• [What you should do] Every line of the material below in which "injected" shows up is to be located and copied.

• [Input records]
-*-*-

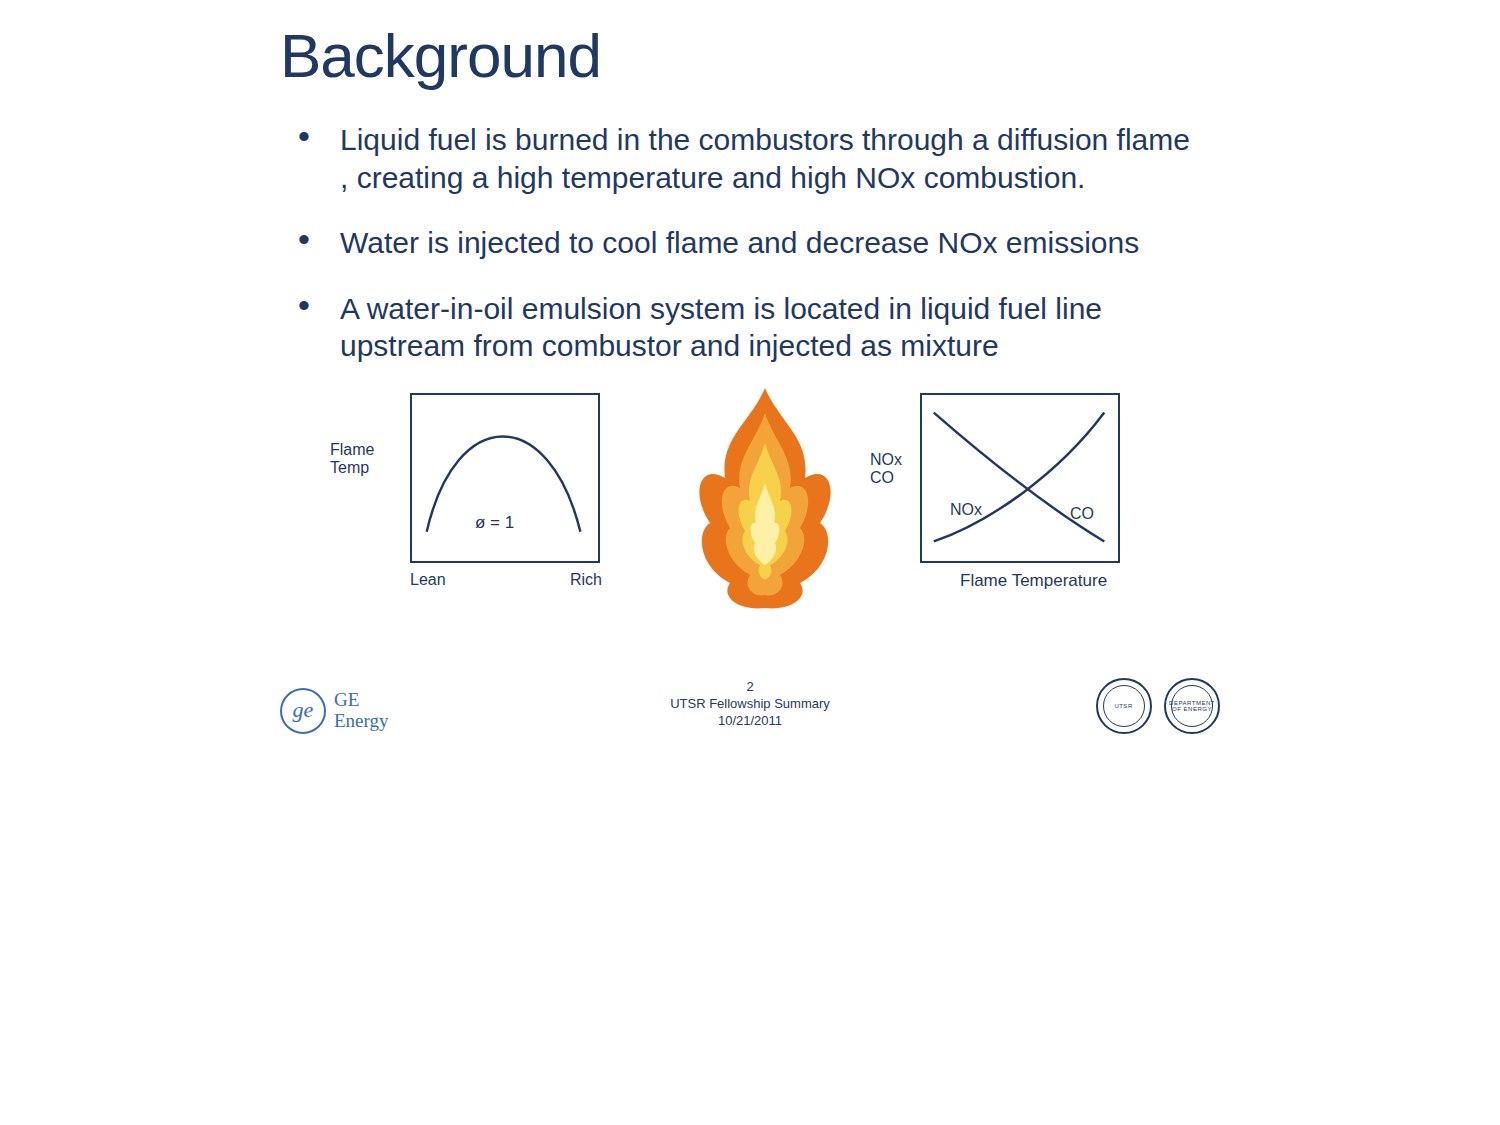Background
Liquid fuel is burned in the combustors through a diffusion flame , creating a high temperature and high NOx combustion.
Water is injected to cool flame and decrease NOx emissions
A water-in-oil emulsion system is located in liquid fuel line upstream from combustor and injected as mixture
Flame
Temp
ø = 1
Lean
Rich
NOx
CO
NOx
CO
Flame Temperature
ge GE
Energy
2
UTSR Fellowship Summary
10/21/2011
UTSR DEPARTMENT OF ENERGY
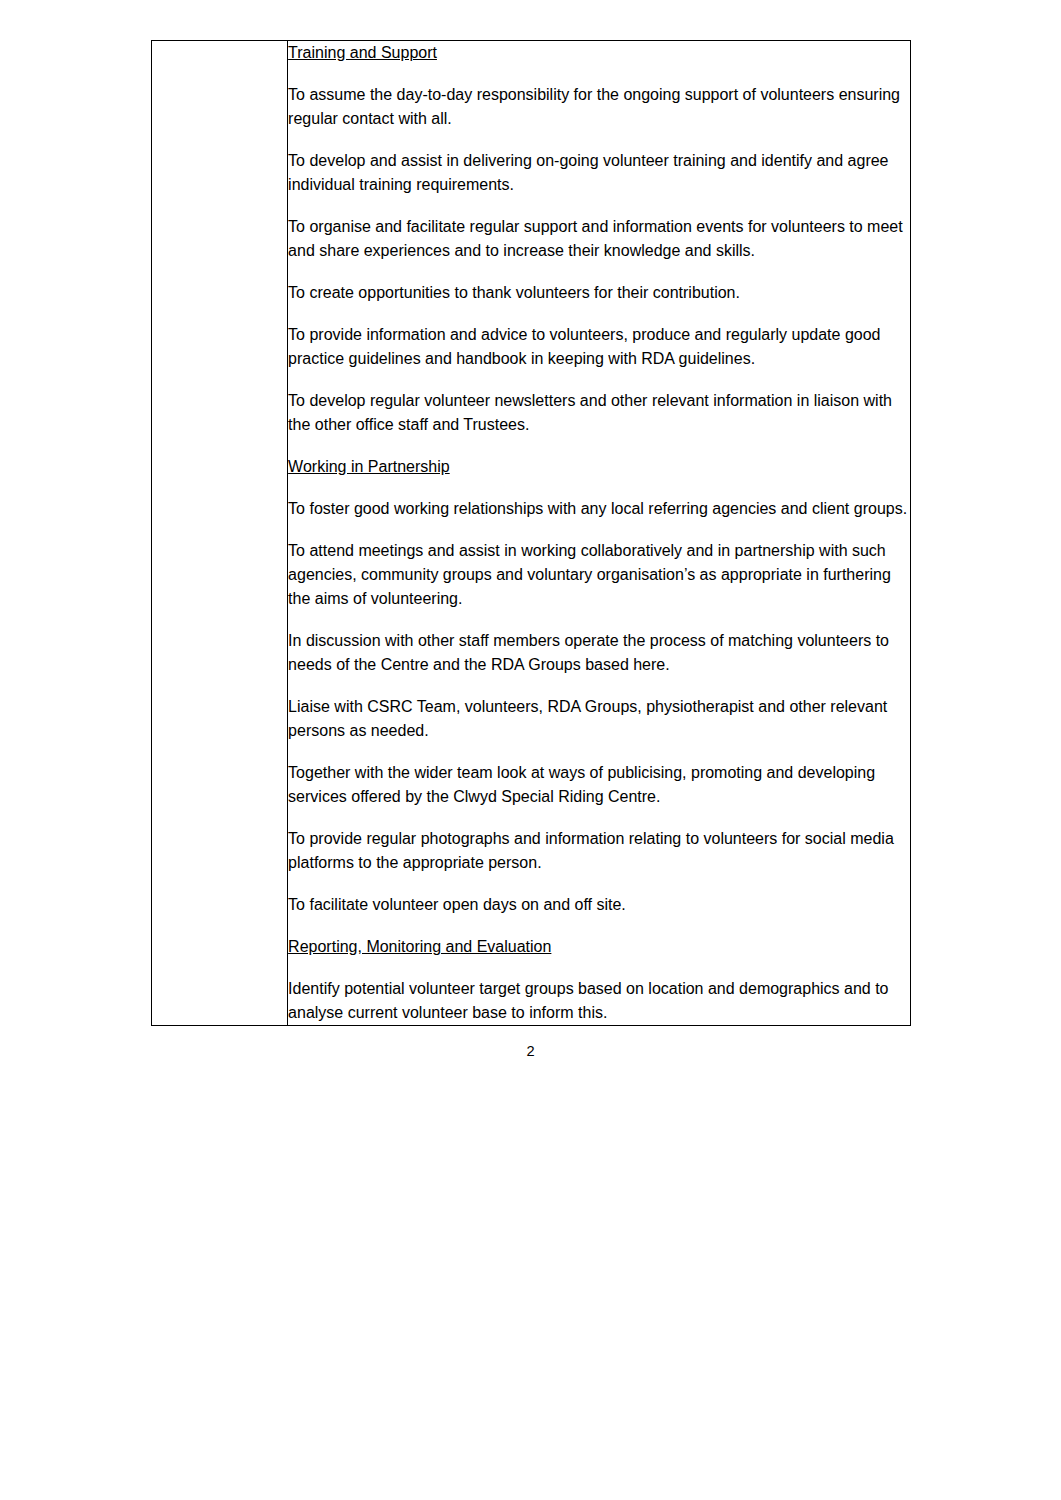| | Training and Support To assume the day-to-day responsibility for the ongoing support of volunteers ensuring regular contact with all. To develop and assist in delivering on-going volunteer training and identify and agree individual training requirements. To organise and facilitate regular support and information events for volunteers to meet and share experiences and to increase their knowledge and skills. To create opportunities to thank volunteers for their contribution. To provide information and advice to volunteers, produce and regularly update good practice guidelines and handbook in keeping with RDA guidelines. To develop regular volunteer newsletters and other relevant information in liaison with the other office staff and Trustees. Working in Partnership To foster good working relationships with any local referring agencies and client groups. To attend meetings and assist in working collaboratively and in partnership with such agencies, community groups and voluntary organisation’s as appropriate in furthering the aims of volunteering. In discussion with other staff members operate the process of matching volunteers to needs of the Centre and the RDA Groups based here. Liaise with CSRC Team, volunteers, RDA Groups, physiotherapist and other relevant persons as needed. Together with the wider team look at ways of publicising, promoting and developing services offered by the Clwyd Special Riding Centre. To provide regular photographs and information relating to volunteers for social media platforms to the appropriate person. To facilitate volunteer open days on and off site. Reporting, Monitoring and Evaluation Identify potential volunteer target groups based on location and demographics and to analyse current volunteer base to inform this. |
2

-*-*-

• [Result of this exercise]
Water is injected to cool flame and decrease NOx emissions
A water-in-oil emulsion system is located in liquid fuel line upstream from combustor and injected as mixture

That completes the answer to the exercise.